If the U.S. Moves on Greenland: Why a Military Takeover Would Shake NATO and the Global Order
Speculation about an American military takeover of Greenland — once dismissed as political theatre — is now being discussed seriously enough to alarm allies and adversaries alike. Such a move would not merely redraw Arctic geopolitics; it would strike at the foundations of NATO, embolden Russia and China, unsettle Europe, and potentially accelerate nuclear proliferation. The contradictions at the heart of the idea reveal why Greenland could become one of the most destabilising flashpoints of the decade.
Why Greenland matters strategically
Greenland sits astride the Arctic routes linking North America and Europe. As ice melts and shipping lanes open, the island’s location, radar coverage, and undersea access have grown in importance. The United States already maintains a military presence there under a 1951 defence agreement with Denmark, which administers Greenland as an autonomous territory.
Washington’s stated concern is that Russia and China are expanding their Arctic footprint. While there is evidence of growing Sino-Russian cooperation in Arctic energy and military exercises, U.S. defence assessments consistently point to the waters around Alaska — not Greenland — as the main theatre of activity.
NATO’s existential dilemma
The most immediate casualty of any U.S. military action in Greenland would be the North Atlantic Treaty Organisation. NATO’s core principle, enshrined in Article 5, is collective defence: an attack on one member is an attack on all.
Denmark, a founding NATO member, has indicated that it would invoke Article 5 if its territorial integrity were violated. This would place the alliance in an unprecedented predicament — its most powerful member acting against another ally. NATO was never designed to handle such a scenario.
The irony is stark. Denmark was among the first to invoke Article 5 after the September 11 attacks, and Danish soldiers fought and died alongside U.S. forces in Afghanistan. A U.S. move on Greenland would shatter trust and could render NATO functionally irrelevant.
How Moscow and Beijing would benefit
A fractured NATO would be a strategic windfall for Russian President Vladimir Putin. Any diversion of NATO’s attention from Ukraine or erosion of alliance unity strengthens Moscow’s hand. The very institution created to counter Soviet power would be undermined from within.
China, too, would gain indirectly. While Beijing’s Arctic ambitions are primarily economic, the weakening of Western cohesion would expand its diplomatic and strategic room for manoeuvre. An American action framed as countering Russia and China could, paradoxically, advance their interests.
The U.S. already has access — without force
One of the least coherent aspects of the Greenland push is that Washington already enjoys extensive rights there. During the Cold War, the U.S. operated 17 bases in Greenland; most were closed because Washington deemed them unnecessary, not because Denmark objected.
If the United States wants to expand its footprint, it can do so through existing treaties. A military takeover would add little operational value while imposing enormous political costs.
Domestic politics behind the Greenland idea
The push for Greenland appears driven less by strategic necessity than by domestic constituencies around President Donald Trump. Tech investor Peter Thiel has floated ideas of libertarian “post-nation” settlements. Elon Musk has expressed interest in rare earth resources beneath Greenland’s ice. Ronald Lauder, another Trump confidant, is said to have encouraged the idea early on.
Trump himself reportedly views Greenland through a real-estate lens — as an asset to be acquired. This instinct collides directly with geopolitical reality. Denmark has categorically ruled out any sale, and even discussing one could topple governments in Copenhagen or Nuuk.
Ripple effects: Canada, Europe and nuclear anxiety
Canada would be among the most immediately affected countries. A U.S.-controlled Greenland would effectively encircle Canada’s Arctic approaches, intensifying debates in Ottawa about strategic autonomy and even nuclear deterrence.

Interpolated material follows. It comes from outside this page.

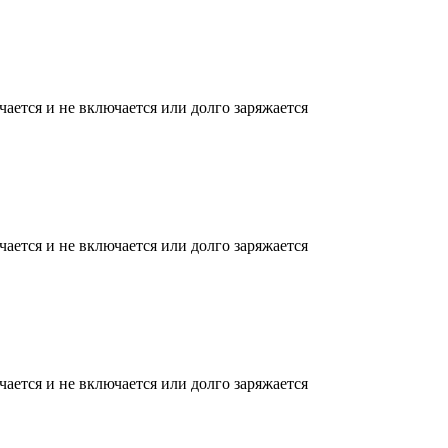
ается и не включается или долго заряжается
ается и не включается или долго заряжается
ается и не включается или долго заряжается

If NATO credibility collapses, other allies could follow suit. Germany and Poland may reconsider long-standing nuclear restraint. In Asia, Japan and South Korea — already anxious about U.S. reliability — could draw similar conclusions. What begins as an Arctic gambit could cascade into a broader nuclear arms race.
Why Greenland could redefine alliance politics
At stake is more than territory. NATO’s strength lies in trust, predictability and respect for sovereignty. As U.S. Senator Jeanne Shaheen noted while introducing the NATO Unity Protection Act, the alliance cannot survive if members fear coercion from within.

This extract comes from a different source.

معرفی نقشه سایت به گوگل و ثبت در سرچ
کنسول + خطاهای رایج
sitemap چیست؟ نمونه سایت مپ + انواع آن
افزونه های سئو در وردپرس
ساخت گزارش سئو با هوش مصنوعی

A military move on Greenland would signal that alliances are conditional and transactional — eroding the very logic that underpins collective security.
The Arctic is undoubtedly emerging as a strategic frontier. But if Greenland becomes the site where alliance norms collapse, the damage will extend far beyond the polar ice. In trying to secure its dominance, Washington risks unravelling the architecture that has underwritten Western security for over seven decades.